I took that to heart. I never really understood the mentality of just choosing to be happy, like it was so easy to do. Then breast cancer entered my life. Have you ever walked into an oncology office? It is not a happy place. It is depressing! But I didn’t have to be depressing. I could be my crazy, loud, over the top self, and you know what….it might make someone smile. And it has. If I can possibly show one person who finds themselves in my situation that it is going to be okay, how great is that?
I am still me, I just currently have cancer. The best way I have dealt with it is through humor and positivity.

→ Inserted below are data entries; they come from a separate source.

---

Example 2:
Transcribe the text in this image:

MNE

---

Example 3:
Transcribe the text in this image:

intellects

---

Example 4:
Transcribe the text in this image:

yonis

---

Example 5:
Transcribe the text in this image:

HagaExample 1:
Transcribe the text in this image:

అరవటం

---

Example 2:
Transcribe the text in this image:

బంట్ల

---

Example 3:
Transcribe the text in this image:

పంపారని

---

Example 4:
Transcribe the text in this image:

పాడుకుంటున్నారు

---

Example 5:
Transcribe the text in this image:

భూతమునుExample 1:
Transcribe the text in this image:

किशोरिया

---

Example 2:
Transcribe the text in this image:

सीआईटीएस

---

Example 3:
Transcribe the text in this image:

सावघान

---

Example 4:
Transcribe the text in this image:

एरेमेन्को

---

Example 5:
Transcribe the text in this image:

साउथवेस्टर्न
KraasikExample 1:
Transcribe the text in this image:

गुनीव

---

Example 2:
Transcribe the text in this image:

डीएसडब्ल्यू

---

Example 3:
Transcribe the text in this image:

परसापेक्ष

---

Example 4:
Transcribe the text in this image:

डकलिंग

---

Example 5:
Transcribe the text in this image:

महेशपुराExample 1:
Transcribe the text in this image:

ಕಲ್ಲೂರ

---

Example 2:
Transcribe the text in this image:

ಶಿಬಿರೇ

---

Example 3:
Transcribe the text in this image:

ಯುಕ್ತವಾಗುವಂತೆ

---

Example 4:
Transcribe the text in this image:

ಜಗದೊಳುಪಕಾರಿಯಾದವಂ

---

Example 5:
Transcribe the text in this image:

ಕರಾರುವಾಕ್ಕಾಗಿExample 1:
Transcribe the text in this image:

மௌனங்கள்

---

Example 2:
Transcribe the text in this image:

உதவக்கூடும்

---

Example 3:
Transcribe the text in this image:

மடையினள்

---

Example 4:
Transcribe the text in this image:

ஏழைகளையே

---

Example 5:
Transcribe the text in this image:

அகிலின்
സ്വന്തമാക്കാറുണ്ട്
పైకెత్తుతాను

Humor is everything to me, it is my default. It is my security blanket. No matter the situation, cracking a joke seems to be my answer. So there is a lot of jokes in this house, some incredibly morbid, but all in good fun. When people meet me, or see me out they instantly get this look of sadness on their face. They begin to talk to me in a sort of whisper, with a slow cadence to their voice. My immediate reaction is to smile, make them laugh, crack a joke, for the love of my growing eyebrows, LIGHTEN THE MOOD! Once I show them that I am happy, and that bald jokes are my specialty, their pity fades away and they too forget about the cancer and engage in a conversation. Cancer is serious, but I am not a serious person. I wake up everyday now choosing to be happy. There are some days that I don’t even think about cancer until I walk past a mirror and I’m like, oh shit I’m still bald! I have met people in my situation who are in a dark place, and I feel so bad. It hurts me more than my own situation. And yes, they might be at a more advanced stage than me, maybe their treatment isn’t working, or they just found out that they had a reoccurrence, or a combination of so many other things.

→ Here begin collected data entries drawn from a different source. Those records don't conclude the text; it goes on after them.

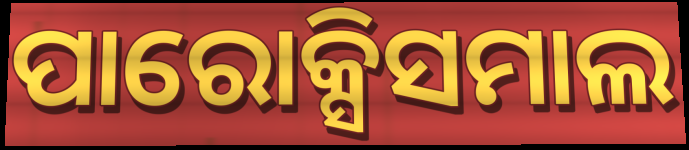
ପାରୋକ୍ସିସମାଲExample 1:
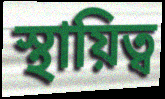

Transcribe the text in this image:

স্থায়িত্ব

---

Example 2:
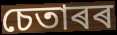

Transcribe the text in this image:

চেতাৰৰ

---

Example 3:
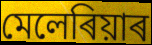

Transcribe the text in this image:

মেলেৰিয়াৰ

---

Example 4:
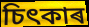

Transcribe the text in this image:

চিৎকাৰ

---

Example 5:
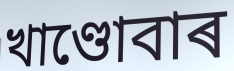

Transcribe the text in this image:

খাণ্ডোবাৰ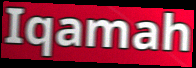
IqamahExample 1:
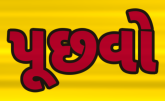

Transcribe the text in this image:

પૂછવો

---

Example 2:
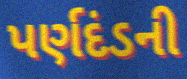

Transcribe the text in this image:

પર્ણદંડની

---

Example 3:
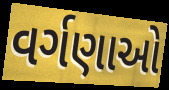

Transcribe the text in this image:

વર્ગણાઓ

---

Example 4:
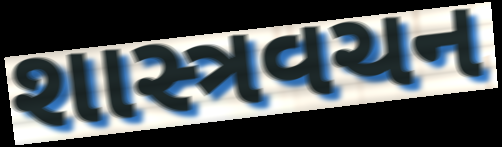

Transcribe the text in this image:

શાસ્ત્રવચન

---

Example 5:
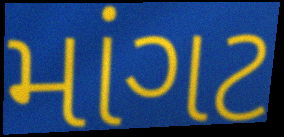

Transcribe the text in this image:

માંગટ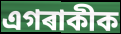
এগৰাকীকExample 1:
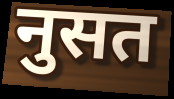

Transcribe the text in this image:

नुसत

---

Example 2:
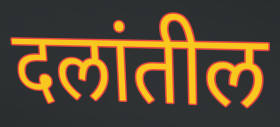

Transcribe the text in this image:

दलांतील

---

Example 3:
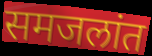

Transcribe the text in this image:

समजलांत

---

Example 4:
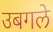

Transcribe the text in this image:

उबगले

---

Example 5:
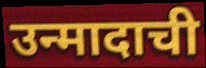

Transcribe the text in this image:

उन्मादाची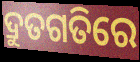
ଦ୍ରୁତଗତିରେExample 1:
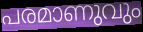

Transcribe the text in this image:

പരമാണുവും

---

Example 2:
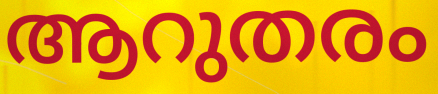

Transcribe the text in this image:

ആറുതരം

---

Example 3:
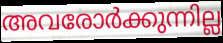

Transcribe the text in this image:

അവരോർക്കുന്നില്ല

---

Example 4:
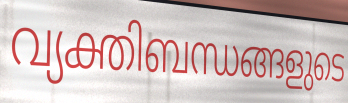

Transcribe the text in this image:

വ്യക്തിബന്ധങ്ങളുടെ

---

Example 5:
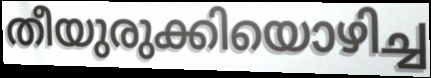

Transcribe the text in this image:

തീയുരുക്കിയൊഴിച്ച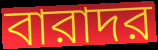
বারাদর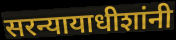
सरन्यायाधीशांनीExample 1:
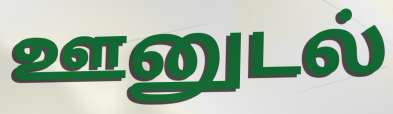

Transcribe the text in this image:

ஊனுடல்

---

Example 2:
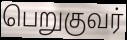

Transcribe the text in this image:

பெறுகுவர்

A situation that will always stick with me is this one, I was walking out of the treatment center, Chris had brought all the kids to come pick me up. We were walking to the car and a man stopped us and said “You are such a beauty, cancer looks good on you” he looked at all the kids and smiled. He said, “can we pray?” I said “of course”. And we did. He then said, “don’t ever lose that smile. I have stage four brain cancer, treatments no longer work for me and I have decided not to put my body through anymore. I am the happiest I have ever been just living everyday to the fullest, and being grateful for the life I have been given.” He then grabbed both my hands, kissed me on the cheek and said “you will beat this I can just tell, it has changed you, you can see it in your eyes”. We got in the car and Pierce said “MOM! Did you know that guy? I mean he kissed you!”.
I didn’t know him, and I haven’t seen him since. But he left an impact on me. He chooses to be happy everyday, even when he could be down right pissed. But he chooses to smile through the pain.
How we act has an impact on the people around us. It’s a ripple effect. Happiness can be contagious, and positive thinking can change your life.